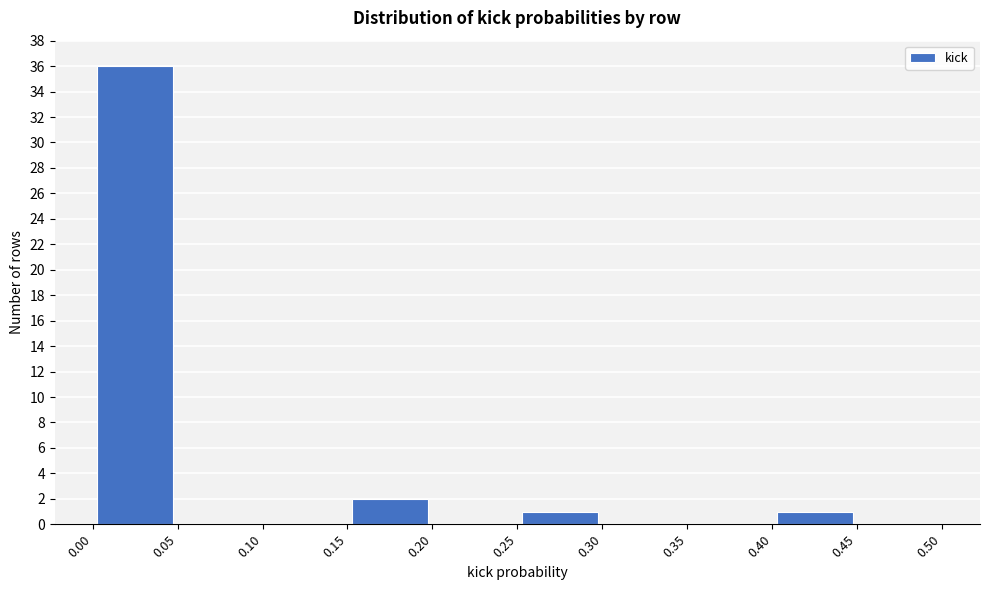

Reading left to right, list every bar in this chart as the range it spans on the x-axis followed by its height. The values are not printed on the chart, so give them approximately, as read against the axis.

0.00 to 0.05: 36
0.05 to 0.10: 0
0.10 to 0.15: 0
0.15 to 0.20: 2
0.20 to 0.25: 0
0.25 to 0.30: 1
0.30 to 0.35: 0
0.35 to 0.40: 0
0.40 to 0.45: 1
0.45 to 0.50: 0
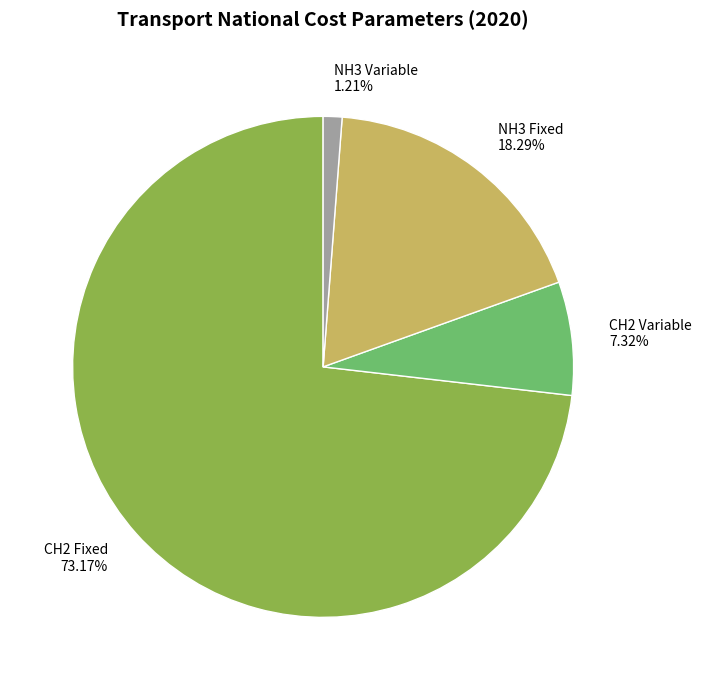

How many slices are in this pie chart?

4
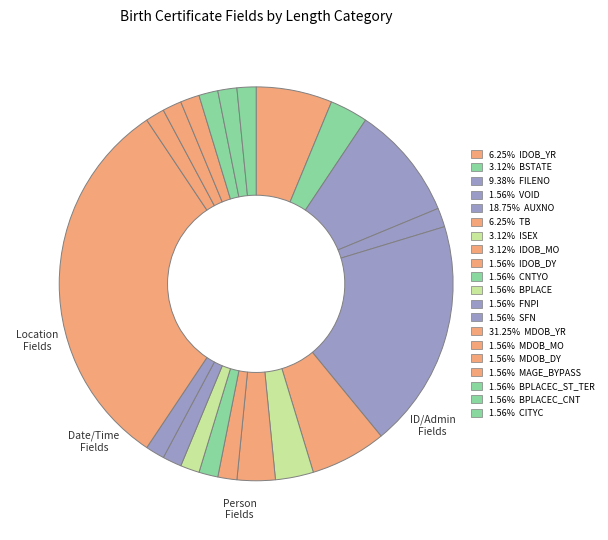

To the nearest percent, what is the difference between the largest and smallest slice percentages?

30%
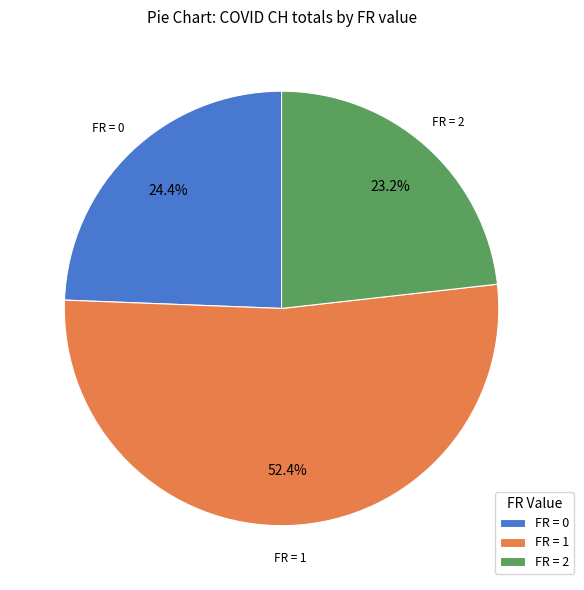

What is the smallest slice in the pie chart?

FR = 2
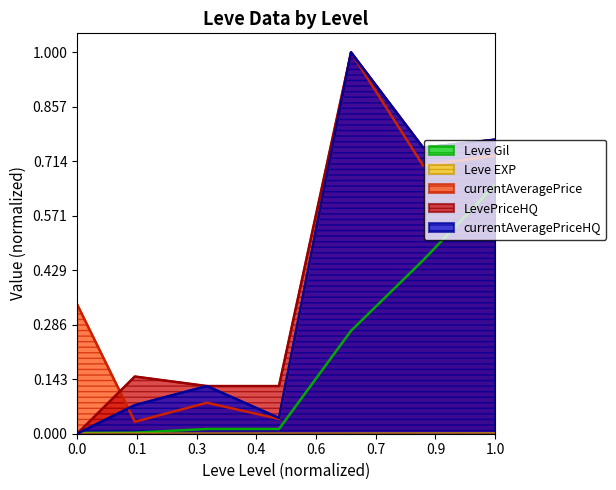

True or false: currentAveragePrice and Leve Gil intersect in this chart.

False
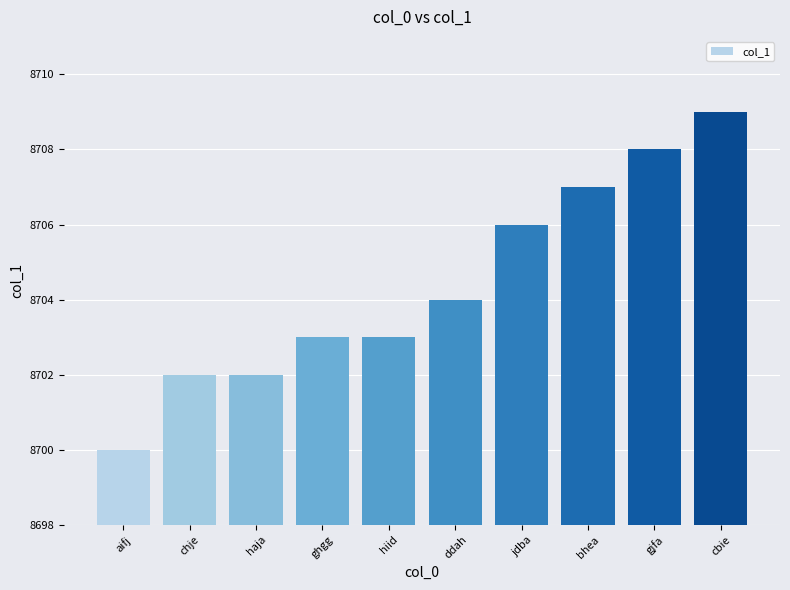

What position from the right is hiid?

6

◆ ◆ ◆

* PROBLEM DESCRIPTION: Reproduce all of the rows above verbatim, keeping every line in its original order, and omit the pictures.

* ANSWER AREA:
Reading left to right, list every bar in this chart as the range it spans on the x-axis followed by its height. The values are not printed on the chart, so give them approximately, as read against the axis.

0.00 to 0.05: 36
0.05 to 0.10: 0
0.10 to 0.15: 0
0.15 to 0.20: 2
0.20 to 0.25: 0
0.25 to 0.30: 1
0.30 to 0.35: 0
0.35 to 0.40: 0
0.40 to 0.45: 1
0.45 to 0.50: 0

How many slices are in this pie chart?

4

To the nearest percent, what is the difference between the largest and smallest slice percentages?

30%

What is the smallest slice in the pie chart?

FR = 2

True or false: currentAveragePrice and Leve Gil intersect in this chart.

False

What position from the right is hiid?

6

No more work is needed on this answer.